# TASK REQUIREMENTS
Among the entries below, please repeat exactly and only the lines from the line containing "For every layout" to the line containing "text [150, 150, 1090, 302]", both lines included.

# DATASET RECORDS
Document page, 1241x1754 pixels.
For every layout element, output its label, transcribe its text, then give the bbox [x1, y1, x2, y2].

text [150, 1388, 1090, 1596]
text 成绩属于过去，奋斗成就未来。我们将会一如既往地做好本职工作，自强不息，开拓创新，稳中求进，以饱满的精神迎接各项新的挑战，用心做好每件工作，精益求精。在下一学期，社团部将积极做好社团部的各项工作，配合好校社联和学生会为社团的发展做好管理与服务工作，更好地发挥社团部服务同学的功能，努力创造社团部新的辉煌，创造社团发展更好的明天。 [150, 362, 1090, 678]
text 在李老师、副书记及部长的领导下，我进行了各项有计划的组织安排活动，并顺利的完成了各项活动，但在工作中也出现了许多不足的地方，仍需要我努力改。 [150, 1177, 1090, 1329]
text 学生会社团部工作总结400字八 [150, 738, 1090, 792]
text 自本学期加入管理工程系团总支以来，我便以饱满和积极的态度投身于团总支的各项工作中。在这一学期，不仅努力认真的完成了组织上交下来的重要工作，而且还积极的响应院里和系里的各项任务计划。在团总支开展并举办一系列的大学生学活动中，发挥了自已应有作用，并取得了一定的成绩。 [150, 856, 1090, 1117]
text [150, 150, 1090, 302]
--
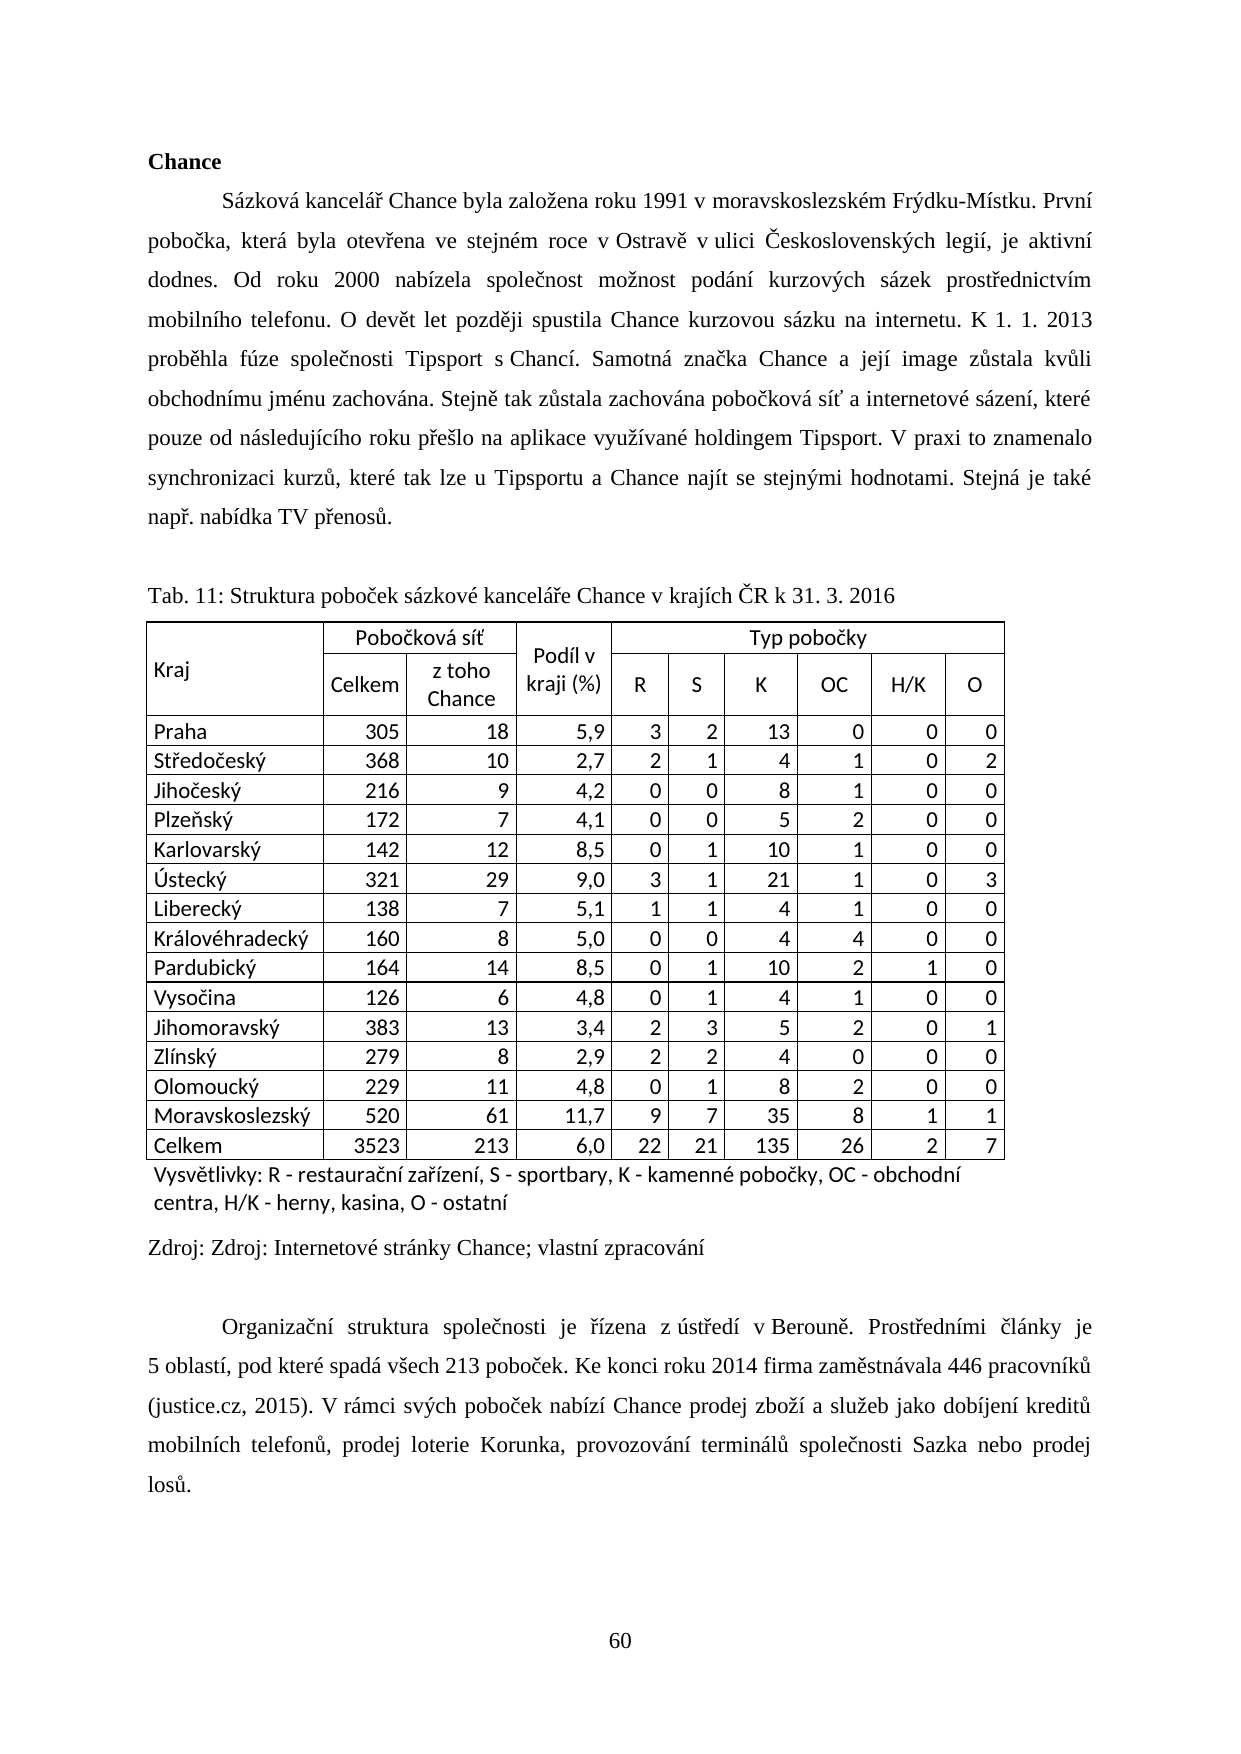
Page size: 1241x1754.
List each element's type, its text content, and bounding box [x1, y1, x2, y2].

# WRITTEN RESPONSE
For every layout element, output its label, transcribe its text, then give the bbox [x1, y1, x2, y2].

text [150, 1388, 1090, 1596]
text 成绩属于过去，奋斗成就未来。我们将会一如既往地做好本职工作，自强不息，开拓创新，稳中求进，以饱满的精神迎接各项新的挑战，用心做好每件工作，精益求精。在下一学期，社团部将积极做好社团部的各项工作，配合好校社联和学生会为社团的发展做好管理与服务工作，更好地发挥社团部服务同学的功能，努力创造社团部新的辉煌，创造社团发展更好的明天。 [150, 362, 1090, 678]
text 在李老师、副书记及部长的领导下，我进行了各项有计划的组织安排活动，并顺利的完成了各项活动，但在工作中也出现了许多不足的地方，仍需要我努力改。 [150, 1177, 1090, 1329]
text 学生会社团部工作总结400字八 [150, 738, 1090, 792]
text 自本学期加入管理工程系团总支以来，我便以饱满和积极的态度投身于团总支的各项工作中。在这一学期，不仅努力认真的完成了组织上交下来的重要工作，而且还积极的响应院里和系里的各项任务计划。在团总支开展并举办一系列的大学生学活动中，发挥了自已应有作用，并取得了一定的成绩。 [150, 856, 1090, 1117]
text [150, 150, 1090, 302]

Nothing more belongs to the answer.